**Source text**
•••••

However, these practices are emotionally slaying a generation of young Jewish women. By expelling us from tradition in a world where women are inhabiting all forms of life, you tell us that Jewish women don’t matter. You explicitly inform us that Judaism is not a religion that celebrates women, and that we are outsiders in our own story. With these archaic and dominant perspectives in Orthodox life, women won’t stick around for long. Only so much emotional energy can be expended behind the mechitza, before women decide that they’ve had enough, that they will find value and meaning elsewhere. Why should we deem Judaism worthy if it does not deem us worthy in return? But it doesn’t have to be this way.
After years of bitterness, of being told to hide myself from the eyes of men fulfilling their sacred duties, there I was, taking a seat at an egalitarian minyan in Berkeley’s Netivot Shalom synagogue on Rosh Hashanah. I sat with Jewish people, young and old, of all genders, and all walks of life, as we sang the songs that have kept Judaism alive for millenia. And then, I was asked to open the Torah ark, to carry the Torah. I was politely told to wear a kippah and tallit while performing the task. The years of being told how wrong it was for me to partake, slapped me in the face. You can’t do this, said the voice that sounded a lot like my high school principal. You need to, said the voice that sounded a lot like my childhood self. So I took a kippah, a large, white silk one that all the newbies wear to shul. It felt heavy on my head, like a crown. I donned the tallit, a shawl of protection. With my crown and cape, I felt empowered, yet awkward. This was not a space I was trained to be in. I was a child, learning the ropes of my own religion for the first time.

•••••

**Information shown**
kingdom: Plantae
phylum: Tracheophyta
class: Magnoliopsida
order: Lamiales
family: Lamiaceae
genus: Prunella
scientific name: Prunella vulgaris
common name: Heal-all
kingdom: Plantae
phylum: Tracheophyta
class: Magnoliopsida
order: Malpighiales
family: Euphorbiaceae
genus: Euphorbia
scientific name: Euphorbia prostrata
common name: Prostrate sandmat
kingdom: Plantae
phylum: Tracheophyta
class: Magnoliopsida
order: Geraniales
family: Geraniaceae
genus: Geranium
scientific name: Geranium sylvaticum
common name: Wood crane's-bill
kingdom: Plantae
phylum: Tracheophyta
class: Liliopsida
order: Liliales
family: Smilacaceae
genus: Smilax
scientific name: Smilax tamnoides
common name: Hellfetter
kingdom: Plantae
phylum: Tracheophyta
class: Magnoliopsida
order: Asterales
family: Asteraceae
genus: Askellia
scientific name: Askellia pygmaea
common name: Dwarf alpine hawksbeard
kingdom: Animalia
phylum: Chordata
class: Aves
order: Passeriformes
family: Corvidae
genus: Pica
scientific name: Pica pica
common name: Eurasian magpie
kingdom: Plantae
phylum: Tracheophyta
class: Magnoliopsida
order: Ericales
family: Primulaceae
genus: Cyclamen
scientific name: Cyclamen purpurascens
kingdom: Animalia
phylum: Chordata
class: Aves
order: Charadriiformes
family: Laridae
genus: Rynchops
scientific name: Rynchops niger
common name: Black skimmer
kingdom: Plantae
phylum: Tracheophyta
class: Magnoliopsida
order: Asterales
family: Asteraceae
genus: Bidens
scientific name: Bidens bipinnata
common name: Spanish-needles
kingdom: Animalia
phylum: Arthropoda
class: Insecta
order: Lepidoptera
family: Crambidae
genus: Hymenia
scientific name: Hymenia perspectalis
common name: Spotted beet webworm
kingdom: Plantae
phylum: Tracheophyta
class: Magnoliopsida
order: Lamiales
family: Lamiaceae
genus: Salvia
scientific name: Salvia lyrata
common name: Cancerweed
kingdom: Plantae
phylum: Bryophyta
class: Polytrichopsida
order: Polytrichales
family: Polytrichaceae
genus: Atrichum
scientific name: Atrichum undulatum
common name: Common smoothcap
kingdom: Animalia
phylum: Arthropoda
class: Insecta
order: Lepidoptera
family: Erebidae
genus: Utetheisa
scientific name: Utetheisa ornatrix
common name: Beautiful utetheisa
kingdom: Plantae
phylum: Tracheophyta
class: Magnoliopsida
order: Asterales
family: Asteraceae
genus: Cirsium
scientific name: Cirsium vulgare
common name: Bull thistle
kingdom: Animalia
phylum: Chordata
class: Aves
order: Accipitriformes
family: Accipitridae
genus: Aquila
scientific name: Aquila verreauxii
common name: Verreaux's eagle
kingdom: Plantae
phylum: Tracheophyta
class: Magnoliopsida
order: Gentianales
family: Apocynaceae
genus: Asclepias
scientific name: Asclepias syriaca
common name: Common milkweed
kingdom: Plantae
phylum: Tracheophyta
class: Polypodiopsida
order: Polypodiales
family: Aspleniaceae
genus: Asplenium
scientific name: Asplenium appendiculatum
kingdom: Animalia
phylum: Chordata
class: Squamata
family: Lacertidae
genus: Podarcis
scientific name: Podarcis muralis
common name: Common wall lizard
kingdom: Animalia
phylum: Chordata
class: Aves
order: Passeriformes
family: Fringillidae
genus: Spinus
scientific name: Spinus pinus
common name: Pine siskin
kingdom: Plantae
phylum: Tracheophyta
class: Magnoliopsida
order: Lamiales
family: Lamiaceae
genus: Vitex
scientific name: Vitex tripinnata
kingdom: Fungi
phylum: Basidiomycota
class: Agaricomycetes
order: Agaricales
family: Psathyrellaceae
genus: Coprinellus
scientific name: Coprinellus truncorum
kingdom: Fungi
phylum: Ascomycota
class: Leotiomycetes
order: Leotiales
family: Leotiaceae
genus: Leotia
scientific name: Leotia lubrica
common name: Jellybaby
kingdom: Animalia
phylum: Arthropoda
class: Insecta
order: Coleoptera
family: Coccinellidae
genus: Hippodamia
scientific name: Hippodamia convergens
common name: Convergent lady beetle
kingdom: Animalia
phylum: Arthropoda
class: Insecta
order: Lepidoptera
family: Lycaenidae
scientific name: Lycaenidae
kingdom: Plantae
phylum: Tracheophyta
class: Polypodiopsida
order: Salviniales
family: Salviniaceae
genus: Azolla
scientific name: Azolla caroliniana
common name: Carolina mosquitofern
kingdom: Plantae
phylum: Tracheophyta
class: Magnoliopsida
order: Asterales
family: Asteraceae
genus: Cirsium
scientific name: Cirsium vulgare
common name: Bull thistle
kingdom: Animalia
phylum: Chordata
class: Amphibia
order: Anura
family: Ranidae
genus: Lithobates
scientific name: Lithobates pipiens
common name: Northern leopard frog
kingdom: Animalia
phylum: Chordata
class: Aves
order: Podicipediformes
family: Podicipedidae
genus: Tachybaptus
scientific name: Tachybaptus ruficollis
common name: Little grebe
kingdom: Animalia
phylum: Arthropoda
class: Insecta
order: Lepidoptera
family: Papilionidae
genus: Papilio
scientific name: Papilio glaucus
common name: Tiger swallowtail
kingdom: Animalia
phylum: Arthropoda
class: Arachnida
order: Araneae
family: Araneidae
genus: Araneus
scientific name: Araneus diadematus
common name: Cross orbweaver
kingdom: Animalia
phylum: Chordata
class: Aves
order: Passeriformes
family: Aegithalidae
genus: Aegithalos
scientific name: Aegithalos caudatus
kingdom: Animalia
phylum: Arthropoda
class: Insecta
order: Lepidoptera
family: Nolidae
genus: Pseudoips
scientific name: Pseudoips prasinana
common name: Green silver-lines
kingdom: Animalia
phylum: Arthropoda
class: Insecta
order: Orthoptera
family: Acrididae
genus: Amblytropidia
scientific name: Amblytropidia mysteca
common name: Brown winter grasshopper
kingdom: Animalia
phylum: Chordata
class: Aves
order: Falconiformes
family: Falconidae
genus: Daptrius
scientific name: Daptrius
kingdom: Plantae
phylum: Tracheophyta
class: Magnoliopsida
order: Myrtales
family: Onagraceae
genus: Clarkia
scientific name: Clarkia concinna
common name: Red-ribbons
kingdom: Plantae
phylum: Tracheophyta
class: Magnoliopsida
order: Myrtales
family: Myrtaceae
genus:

•••••

**Exercises to complete**
**1.** Answer these about the passage on women in Jewish ritual:
(a) In which synagogue, and on which holiday, did the writer sit at an egalitarian minyan?
(b) What two items was the writer told to wear while carrying the Torah?
(c) Behind what does the first paragraph say women expend emotional energy?
**2.** Pick up the passage on women in Jewish ritual, not the rows, right after its final sentence and keep writing it.

**Solved tasks**
**1.**
(a) Berkeley's Netivot Shalom synagogue, on Rosh Hashanah
(b) A kippah and a tallit
(c) The mechitza

**2.**
I opened the ark. I recited the prayers. I took the Torah around the room, once as a follower, once in my arms. It weighed me down, as I imagined the luchot (tablets) did to Moshe when I read about him carrying them down Mount Sinai as a child. I took the white-clothed scroll around the room, as people kissed her and thanked me. “Yasher koach,” thank you, they said. I was taking control of my Jewish story. Never did I feel as connected to the Jewish people as I did in that moment. Orthodoxy can be this way.